Start of Supplied material

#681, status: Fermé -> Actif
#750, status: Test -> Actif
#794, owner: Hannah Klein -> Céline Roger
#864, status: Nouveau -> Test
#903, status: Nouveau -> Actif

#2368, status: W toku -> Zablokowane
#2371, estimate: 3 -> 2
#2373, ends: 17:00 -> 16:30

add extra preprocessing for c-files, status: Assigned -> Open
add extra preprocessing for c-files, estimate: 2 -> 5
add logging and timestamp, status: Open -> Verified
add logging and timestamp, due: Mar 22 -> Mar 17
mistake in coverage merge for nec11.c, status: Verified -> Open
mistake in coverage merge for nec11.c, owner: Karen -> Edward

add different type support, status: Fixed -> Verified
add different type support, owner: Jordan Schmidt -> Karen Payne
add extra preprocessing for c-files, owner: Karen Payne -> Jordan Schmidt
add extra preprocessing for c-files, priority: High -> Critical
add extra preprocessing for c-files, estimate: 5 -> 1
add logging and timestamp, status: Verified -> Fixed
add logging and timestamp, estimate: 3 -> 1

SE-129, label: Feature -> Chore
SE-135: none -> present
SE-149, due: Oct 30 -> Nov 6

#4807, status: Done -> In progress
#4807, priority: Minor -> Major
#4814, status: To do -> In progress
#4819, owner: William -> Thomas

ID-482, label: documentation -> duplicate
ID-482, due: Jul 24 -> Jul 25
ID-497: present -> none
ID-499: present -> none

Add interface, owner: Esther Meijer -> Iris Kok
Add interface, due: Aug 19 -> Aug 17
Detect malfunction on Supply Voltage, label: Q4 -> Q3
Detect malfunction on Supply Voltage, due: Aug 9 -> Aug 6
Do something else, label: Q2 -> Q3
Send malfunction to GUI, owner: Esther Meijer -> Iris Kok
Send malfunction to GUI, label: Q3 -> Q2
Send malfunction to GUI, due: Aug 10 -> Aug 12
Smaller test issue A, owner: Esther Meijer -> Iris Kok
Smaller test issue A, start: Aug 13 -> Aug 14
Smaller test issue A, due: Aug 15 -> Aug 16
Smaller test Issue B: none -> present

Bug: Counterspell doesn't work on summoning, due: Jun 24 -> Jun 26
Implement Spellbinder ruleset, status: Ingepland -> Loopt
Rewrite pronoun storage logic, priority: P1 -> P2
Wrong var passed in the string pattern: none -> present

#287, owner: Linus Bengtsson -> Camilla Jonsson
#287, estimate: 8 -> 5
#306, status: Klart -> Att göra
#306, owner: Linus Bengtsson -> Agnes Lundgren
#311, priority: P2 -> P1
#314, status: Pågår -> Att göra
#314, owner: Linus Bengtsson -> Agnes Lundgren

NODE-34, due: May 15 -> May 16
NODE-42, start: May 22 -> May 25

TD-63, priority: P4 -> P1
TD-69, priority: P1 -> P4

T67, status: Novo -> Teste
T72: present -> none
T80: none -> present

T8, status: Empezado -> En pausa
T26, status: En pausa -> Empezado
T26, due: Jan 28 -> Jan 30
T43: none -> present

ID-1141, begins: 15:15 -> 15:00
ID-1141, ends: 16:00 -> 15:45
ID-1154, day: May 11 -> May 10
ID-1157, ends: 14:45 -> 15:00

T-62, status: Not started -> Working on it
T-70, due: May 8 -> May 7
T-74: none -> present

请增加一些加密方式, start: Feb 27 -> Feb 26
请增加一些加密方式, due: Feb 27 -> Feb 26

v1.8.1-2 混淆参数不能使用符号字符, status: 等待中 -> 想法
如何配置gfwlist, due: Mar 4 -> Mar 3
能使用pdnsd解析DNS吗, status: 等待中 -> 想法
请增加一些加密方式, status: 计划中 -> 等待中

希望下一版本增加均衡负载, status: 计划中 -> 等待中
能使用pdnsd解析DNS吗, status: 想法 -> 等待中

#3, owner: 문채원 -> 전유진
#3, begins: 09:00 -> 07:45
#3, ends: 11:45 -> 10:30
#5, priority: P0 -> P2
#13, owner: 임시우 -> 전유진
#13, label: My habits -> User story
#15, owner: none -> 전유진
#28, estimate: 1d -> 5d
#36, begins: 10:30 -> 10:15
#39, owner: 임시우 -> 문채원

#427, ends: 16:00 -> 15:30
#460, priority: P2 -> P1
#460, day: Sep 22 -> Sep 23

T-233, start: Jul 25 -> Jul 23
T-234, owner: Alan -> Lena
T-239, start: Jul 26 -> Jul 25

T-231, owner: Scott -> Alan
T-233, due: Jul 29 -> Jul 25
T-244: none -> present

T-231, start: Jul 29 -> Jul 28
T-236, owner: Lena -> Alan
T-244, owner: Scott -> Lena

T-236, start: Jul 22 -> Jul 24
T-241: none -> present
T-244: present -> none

End of Supplied material

Write out exactly the lines above from the line with "ID-497: present -> none" through the line with "Smaller test issue A, due: Aug 15 -> Aug 16", both of them included, and leave out all other lines.

Solution below
ID-497: present -> none
ID-499: present -> none

Add interface, owner: Esther Meijer -> Iris Kok
Add interface, due: Aug 19 -> Aug 17
Detect malfunction on Supply Voltage, label: Q4 -> Q3
Detect malfunction on Supply Voltage, due: Aug 9 -> Aug 6
Do something else, label: Q2 -> Q3
Send malfunction to GUI, owner: Esther Meijer -> Iris Kok
Send malfunction to GUI, label: Q3 -> Q2
Send malfunction to GUI, due: Aug 10 -> Aug 12
Smaller test issue A, owner: Esther Meijer -> Iris Kok
Smaller test issue A, start: Aug 13 -> Aug 14
Smaller test issue A, due: Aug 15 -> Aug 16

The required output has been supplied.